Fatty acids (produced by fats obtained through food) and amino acids (derived from protein) are stored in lean muscle tissue within the body. These sources of ATP, which are not as efficient as the glycogen/glucose system, work in a complementary fashion by delaying the depletion of glycogen energy reserves. ATP generated from muscle or liver glycogen is at least twice as productive in the satisfaction of the body's energy requirements as the ATP production from fatty acids.

Different types of exercise place differing demands upon the energy systems over time, and the corresponding rate by which glycogen is depleted. As a general proposition, the longer the period of exercise, and the greater the ongoing demand upon the reserves of stored energy, the greater the proportion of energy that will be derived from the fat/fatty acid component of energy production. As an example, when the athlete is exercising for 30 minutes, more than 60% of energy will be produced through either muscle glycogen or glucose released from storage in the liver. At the other end of the exercise spectrum, when the athlete has worked for 240 minutes, the fatty acid mechanism for the production of ATP energy will be in excess of 60%; muscle glycogen stores account for less than a 10% contribution.

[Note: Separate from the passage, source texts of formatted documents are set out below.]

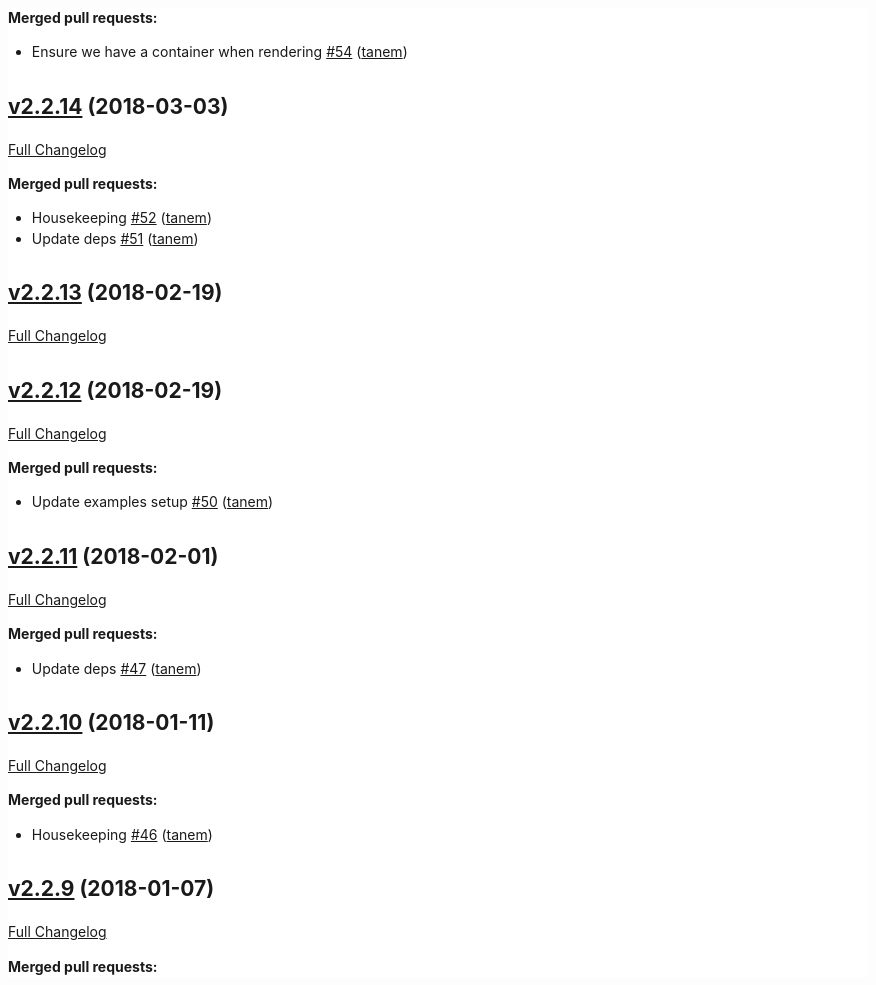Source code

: **Merged pull requests:**

- Ensure we have a container when rendering [\#54](https://github.com/tanem/react-svg/pull/54) ([tanem](https://github.com/tanem))

## [v2.2.14](https://github.com/tanem/react-svg/tree/v2.2.14) (2018-03-03)
[Full Changelog](https://github.com/tanem/react-svg/compare/v2.2.13...v2.2.14)

**Merged pull requests:**

- Housekeeping [\#52](https://github.com/tanem/react-svg/pull/52) ([tanem](https://github.com/tanem))
- Update deps [\#51](https://github.com/tanem/react-svg/pull/51) ([tanem](https://github.com/tanem))

## [v2.2.13](https://github.com/tanem/react-svg/tree/v2.2.13) (2018-02-19)
[Full Changelog](https://github.com/tanem/react-svg/compare/v2.2.12...v2.2.13)

## [v2.2.12](https://github.com/tanem/react-svg/tree/v2.2.12) (2018-02-19)
[Full Changelog](https://github.com/tanem/react-svg/compare/v2.2.11...v2.2.12)

**Merged pull requests:**

- Update examples setup [\#50](https://github.com/tanem/react-svg/pull/50) ([tanem](https://github.com/tanem))

## [v2.2.11](https://github.com/tanem/react-svg/tree/v2.2.11) (2018-02-01)
[Full Changelog](https://github.com/tanem/react-svg/compare/v2.2.10...v2.2.11)

**Merged pull requests:**

- Update deps [\#47](https://github.com/tanem/react-svg/pull/47) ([tanem](https://github.com/tanem))

## [v2.2.10](https://github.com/tanem/react-svg/tree/v2.2.10) (2018-01-11)
[Full Changelog](https://github.com/tanem/react-svg/compare/v2.2.9...v2.2.10)

**Merged pull requests:**

- Housekeeping [\#46](https://github.com/tanem/react-svg/pull/46) ([tanem](https://github.com/tanem))

## [v2.2.9](https://github.com/tanem/react-svg/tree/v2.2.9) (2018-01-07)
[Full Changelog](https://github.com/tanem/react-svg/compare/v2.2.8...v2.2.9)

**Merged pull requests:**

There is an interrelationship between the utilization of carbohydrate stores and the function of each energy system. In an event such as a cross-country ski race or a 31-mi (50 km) cycling race, the burst of desired energy to break from the starting line will be fueled by the anaerobic alactic system, using the readily available ATP reserve. As the race progresses, the athlete will draw energy from the aerobic system; a steep hill or sprint finish will engage the anaerobic lactic process. All three mechanisms are available at any time, with a system being predominate as opposed to exclusive.

The carbohydrate demands of specific sports are also a consideration in training. An adult distance runner training at a seven-minute mile pace will burn approximately 920 calories per hour. A cyclist with similar characteristics training at a speed of 16 mph (26 km/h) will expect to consume 680 calories. A byproduct of the energy consumption by the body during exercise is the production of lactate; when oxygen depletion occurs in the burning of converted glycogen into ATP, lactate is a byproduct, which contributes to inefficiency and a sluggish performance.

The commitment of an athlete to the restoration of glycogen stores within the body through proper carbohydrate intake after training or competition is of critical importance to long-term athletic success. The processes by which the body can reabsorb carbohydrates take place immediately after exercise. During training or competition, complex carbohydrate sources that can be easily consumed are energy bars and gels; however, products that contain significant amounts of simple sugars such as fructose and glucose should be avoided, as they cause a sugar spike that does not aid in carbohydrate processing into useful glycogen stored fuels.

Beans and other high complex carbohydrate foods

Carbohydrates are essential to the healthy functioning of the human body for athletes and sedentary persons alike. It is in this context that the so-called "low-carb" diets, such as the popular Atkins diet, must be understood. As a general proposition, while the low-carbohydrate diets may produce weight loss in sedentary, overweight persons, it is difficult to imagine a healthy athlete with significant energy demands being able to maintain training levels with reduced carbohydrate diets. Conversely, the growth of long-distance running, and the demands of that sport in terms of carbohydrate loading as a pre-competition dietary strategy, has prompted significant research into the mechanics of precisely how the body utilizes the carbohydrates it ingests.